Mittwoch, Oktober 15, 2008

find true true friends and eat their hearts.

nach zwei deprimierenden tagen an meiner seminarschule, an denen mein momentan gut aufgelegtes gemüt wieder auf das meeresspiegelniveau von holland gedrückt wurde, bin ich zurück in k.
habe einen repräsentativen teil der gestrigen nacht damit verbracht, eine einzige verdammte stunde vorzubereiten. was macht man da nicht alles? ganze erzählungen selbst schreiben, einleitungen erfinden, zeitungstexte fingieren, nebenbei herausfinden, dass tigermotten, die heute gängigerweise als bärenspinner bezeichnet werden, durch muskelkontraktion laute erzeugen können, die fledermäuse abschrecken. das klingt dann in etwa so, als ob ein miniaturbär untröstlich sauer werden würde.
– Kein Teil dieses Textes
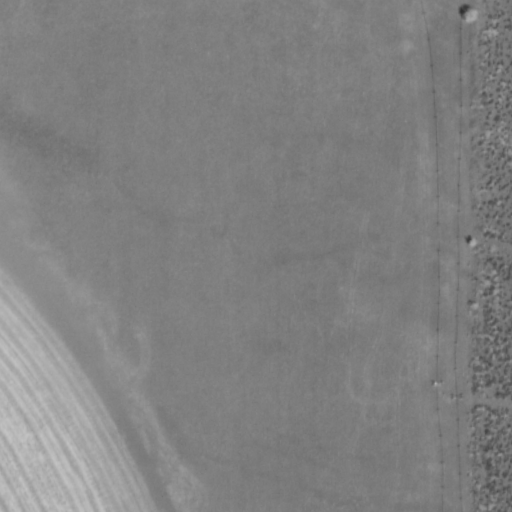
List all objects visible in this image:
crop: (232, 256)
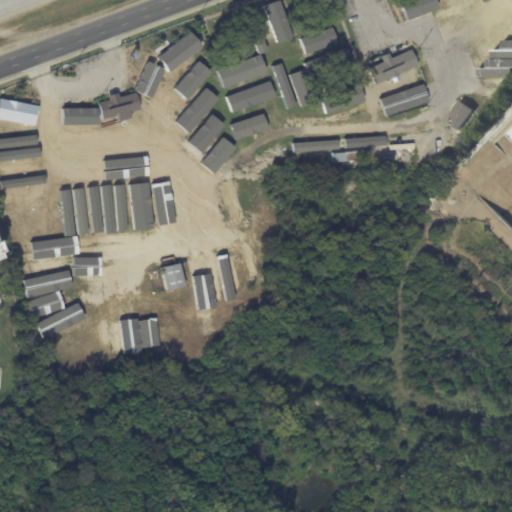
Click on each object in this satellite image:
building: (442, 0)
road: (7, 2)
building: (411, 7)
building: (417, 7)
building: (447, 13)
building: (275, 23)
building: (278, 27)
road: (92, 34)
building: (258, 34)
building: (318, 40)
building: (315, 42)
road: (432, 44)
building: (510, 47)
building: (174, 50)
building: (176, 51)
building: (322, 58)
building: (511, 62)
road: (436, 65)
building: (389, 66)
building: (391, 67)
building: (239, 70)
building: (240, 72)
building: (274, 77)
building: (145, 79)
road: (88, 84)
building: (214, 85)
building: (301, 85)
building: (196, 86)
building: (418, 86)
building: (472, 87)
building: (303, 89)
building: (195, 91)
building: (260, 96)
building: (339, 99)
building: (344, 100)
building: (263, 102)
building: (240, 103)
building: (394, 103)
building: (115, 106)
building: (117, 106)
building: (252, 108)
building: (16, 112)
building: (345, 112)
building: (18, 114)
building: (460, 114)
building: (240, 115)
building: (463, 115)
building: (76, 116)
building: (78, 117)
building: (172, 118)
building: (150, 123)
building: (187, 123)
building: (211, 130)
building: (212, 140)
building: (17, 141)
building: (360, 142)
building: (334, 144)
building: (16, 147)
building: (313, 149)
building: (18, 155)
building: (347, 156)
building: (349, 156)
building: (18, 168)
building: (17, 174)
building: (223, 175)
building: (21, 181)
building: (104, 182)
building: (161, 195)
building: (140, 203)
building: (37, 205)
building: (184, 205)
building: (116, 207)
building: (103, 209)
building: (234, 210)
building: (85, 212)
building: (91, 212)
building: (51, 213)
building: (76, 213)
building: (70, 214)
building: (166, 214)
building: (99, 219)
building: (144, 222)
building: (234, 227)
building: (227, 236)
building: (241, 236)
building: (36, 245)
building: (226, 251)
building: (90, 255)
building: (58, 258)
building: (215, 261)
building: (109, 272)
building: (43, 275)
building: (193, 275)
building: (168, 276)
building: (170, 278)
building: (209, 291)
building: (71, 292)
building: (76, 302)
building: (98, 303)
building: (171, 307)
building: (86, 316)
building: (125, 321)
building: (103, 325)
building: (125, 328)
building: (174, 331)
building: (84, 342)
und wofür mache ich das alles? dafür, dass ich den bärenspinnertext gegen zehn nach zwölf doch wieder lösche und meine fünf selbst geschriebenen einleitungen heute mittag innerhalb von fünf minuten verballere, ohne dass es auch nur einen der 24 physisch anwesenden halbwüchsigen mehr interessieren würde. ich hätte auch die gesamte stunde auf suaheli halten können, im zweifelsfall fällt das nicht einmal auf.
"hätte ich doch nur einen kasten kola mitgebracht!", dachte ich mir mittendrin, "dann würde vielleicht wenigstens mal jemand danke zu mir sagen!" richtig erkannt: der missionarische eifer geht mir langsam flöten, aber vielleicht ist das auch ganz gut so. zumindest könnte es mich davor bewahren, in einem rhythmus von sieben tagen - und das mit der genauigkeit, mit der monarchfalter immer wieder die selben routen fliegen, wie forscher herausgefunden haben - ans aufhören in allen schillernden kategorien zu denken.

den job aufhören. aufhören, am gesellschaftlichen leben teilzunehmen. aufhören, freunde zu treffen, leben für den beruf. aufhören zu leben, leben um aufzuhören. dabei will ich doch nur leben, um zu hören.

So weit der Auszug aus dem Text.